Über den aristotelischen Wein

Die Rebsorte Limnio hat verschiedene Bezeichnungen, nämlich wird sie ebenfalls Ntouro-kara, Limniotico und Kalambaki genannt. Ursprung und Namensgeber ist die griechische Insel Limnos, jedoch wird die Rebsorte gegenwärtig im Norden Griechenlands angebaut (Drama, Kavala, Chalkidiki). Der Anbau von Limnio ist bereits mehr als ein Jahrtausend überliefert – selbst Aristoteles (384 bis 322 v. Chr.) war sie unter dem Namen "Limnia" oder "Lemnia" bekannt.

 

Eine Sorte, nach Salbei schmeckend

Limnio kann zu einem körperreichen, rustikalen Wein gekeltert werden, der mit würzigen Aromen und kräftiger Säure wirkt. Doch wie schmeckt er? Zumindest die Noten des Tannin, des Lorbeer und des Salbei scheinen aus der Sicht der meisten Konsumenten zu dominieren. Wenn man Limnio in reiner Sorte ausbaut, benötigt er eine längere Lagerzeit.
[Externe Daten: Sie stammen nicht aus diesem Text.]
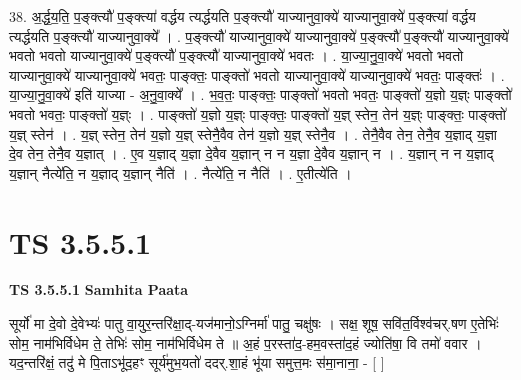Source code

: \documentclass[17pt]{extarticle}
\begin{document}
38. अ॒र्द्ध॒य॒ति॒ प॒ङ्क्त्यौ॑ प॒ङ्क्त्या॑ वर्द्धय त्यर्द्धयति प॒ङ्क्त्यौ॑ याज्यानुवा॒क्ये॑ याज्यानुवा॒क्ये॑ प॒ङ्क्त्या॑ वर्द्धय त्यर्द्धयति प॒ङ्क्त्यौ॑ याज्यानुवा॒क्ये᳚ । . प॒ङ्क्त्यौ॑ याज्यानुवा॒क्ये॑ याज्यानुवा॒क्ये॑ प॒ङ्क्त्यौ॑ प॒ङ्क्त्यौ॑ याज्यानुवा॒क्ये॑ भवतो भवतो याज्यानुवा॒क्ये॑ प॒ङ्क्त्यौ॑ प॒ङ्क्त्यौ॑ याज्यानुवा॒क्ये॑ भवतः । . या॒ज्या॒नु॒वा॒क्ये॑ भवतो भवतो याज्यानुवा॒क्ये॑ याज्यानुवा॒क्ये॑ भवतः॒ पाङ्क्तः॒ पाङ्क्तो॑ भवतो याज्यानुवा॒क्ये॑ याज्यानुवा॒क्ये॑ भवतः॒ पाङ्क्तः॑ । . या॒ज्या॒नु॒वा॒क्ये॑ इति॑ याज्या - अ॒नु॒वा॒क्ये᳚ । . भ॒व॒तः॒ पाङ्क्तः॒ पाङ्क्तो॑ भवतो भवतः॒ पाङ्क्तो॑ य॒ज्ञो य॒ज्ञ्ः पाङ्क्तो॑ भवतो भवतः॒ पाङ्क्तो॑ य॒ज्ञ्ः । . पाङ्क्तो॑ य॒ज्ञो य॒ज्ञ्ः पाङ्क्तः॒ पाङ्क्तो॑ य॒ज्ञ् स्तेन॒ तेन॑ य॒ज्ञ्ः पाङ्क्तः॒ पाङ्क्तो॑ य॒ज्ञ् स्तेन॑ । . य॒ज्ञ् स्तेन॒ तेन॑ य॒ज्ञो य॒ज्ञ् स्तेनै॒वैव तेन॑ य॒ज्ञो य॒ज्ञ् स्तेनै॒व । . तेनै॒वैव तेन॒ तेनै॒व य॒ज्ञाद् य॒ज्ञा दे॒व तेन॒ तेनै॒व य॒ज्ञात् । . ए॒व य॒ज्ञाद् य॒ज्ञा दे॒वैव य॒ज्ञान् न न य॒ज्ञा दे॒वैव य॒ज्ञान् न । . य॒ज्ञान् न न य॒ज्ञाद् य॒ज्ञान् नैत्ये॑ति॒ न य॒ज्ञाद् य॒ज्ञान् नैति॑ । . नैत्ये॑ति॒ न नैति॑ । . ए॒तीत्ये॑ति । \newline
\pagebreak
{}

\section{ TS 3.5.5.1 }

\textbf{TS 3.5.5.1 } \newline
\textbf{Samhita Paata} \newline

सूर्यो॑ मा दे॒वो दे॒वेभ्यः॑ पातु वा॒युर॒न्तरि॑क्षा॒द्-यज॑मानो॒ऽग्निर्मा॑ पातु॒ चक्षु॑षः । सक्ष॒ शूष॒ सवि॑त॒र्विश्व॑चर्.षण ए॒तेभिः॑ सोम॒ नाम॑भिर्विधेम ते॒ तेभिः॑ सोम॒ नाम॑भिर्विधेम ते ॥ अ॒हं प॒रस्ता॑द॒-हम॒वस्ता॑द॒हं ज्योति॑षा॒ वि तमो॑ ववार । यद॒न्तरि॑क्षं॒ तदु॑ मे पि॒ताऽभू॑द॒हꣳ सूर्य॑मुभ॒यतो॑ ददर्.शा॒हं भू॑या समुत्त॒मः स॑मा॒नाना॒ - [  ] \newline
\end{document}
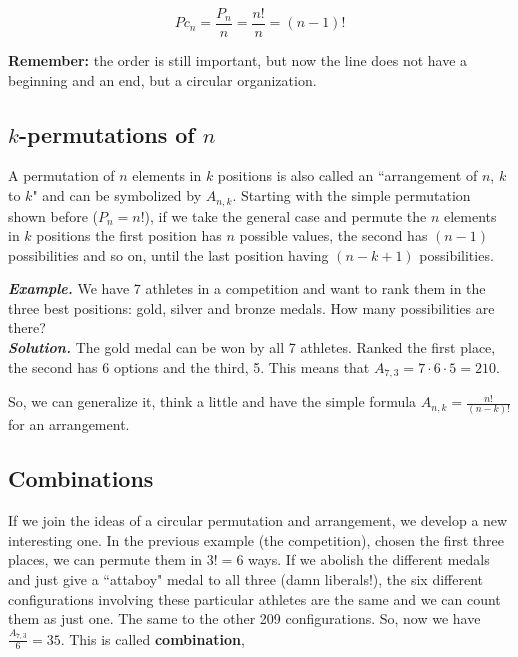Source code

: \documentclass[a4paper,twocolumn]{article}
\begin{document}
\begin{equation}
\label{eq:circ-permutation}
Pc_n = \frac{P_n}{n} = \frac{n!}{n} = (n - 1)!
\end{equation}

\noindent\textbf{Remember:} the order is still important, but now the line does not have a beginning and an end, but a circular organization.


\subsection{$k$-permutations of $n$}
\label{subsec:arrang}

A permutation of $n$ elements in $k$ positions is also called an ``arrangement of $n$, $k$ to $k$" and can be symbolized by $A_{n,k}$. Starting with the simple permutation shown before ($P_n = n!$), if we take the general case and permute the $n$ elements in $k$ positions the first position has $n$ possible values, the second has $(n -1)$ possibilities and so on, until the last position having $(n - k + 1)$ possibilities.

\bigskip

\noindent\textbf{\textit{Example.}} We have 7 athletes in a competition and want to rank them in the three best positions: gold, silver and bronze medals. How many possibilities are there?\\
\noindent\textbf{\textit{Solution.}} The gold medal can be won by all 7 athletes. Ranked the first place, the second has 6 options and the third, 5. This means that $A_{7,3} = 7 \cdot 6 \cdot 5 = 210$.

\bigskip

\noindent So, we can generalize it, think a little and have the simple formula $A_{n,k} = \frac{n!}{(n - k)!}$ for an arrangement.


\subsection{Combinations}
\label{subsec:comb}

If we join the ideas of a circular permutation and arrangement, we develop a new interesting one. In the previous example (the competition), chosen the first three places, we can permute them in $3! = 6$ ways. If we abolish the different medals and just give a ``attaboy" medal to all three (damn liberals!), the six different configurations involving these particular athletes are the same and we can count them as just one. The same to the other 209 configurations. So, now we have $\frac{A_{7,3}}{6} = 35$. This is called \textbf{combination},
\end{document}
Sein Alkoholgehalt ist hoch – in moderneren Kellereien verschneidet man ihn mit Sorten wie Cabernet Franc oder Cabernet Sauvignon.

 

Noch mehr über Limnio

Die Traube des Limnio ist von mittlerer Größe, dicht mit Beeren übersät, welche rundlich und blau-schwarz sind. Die Triebspitze der Pflanze ist geöffnet und spinnwebartig behaart; zudem weist sie eine rötliche Farbe auf. Über die eingangs erwähnten Synonyme hinaus ist die Rebsorte "Limnio" auch unter anderen Begriffen bekannt, nämlich: Mavro Limnio, Limniona, Lembiotiko und Kalabaki.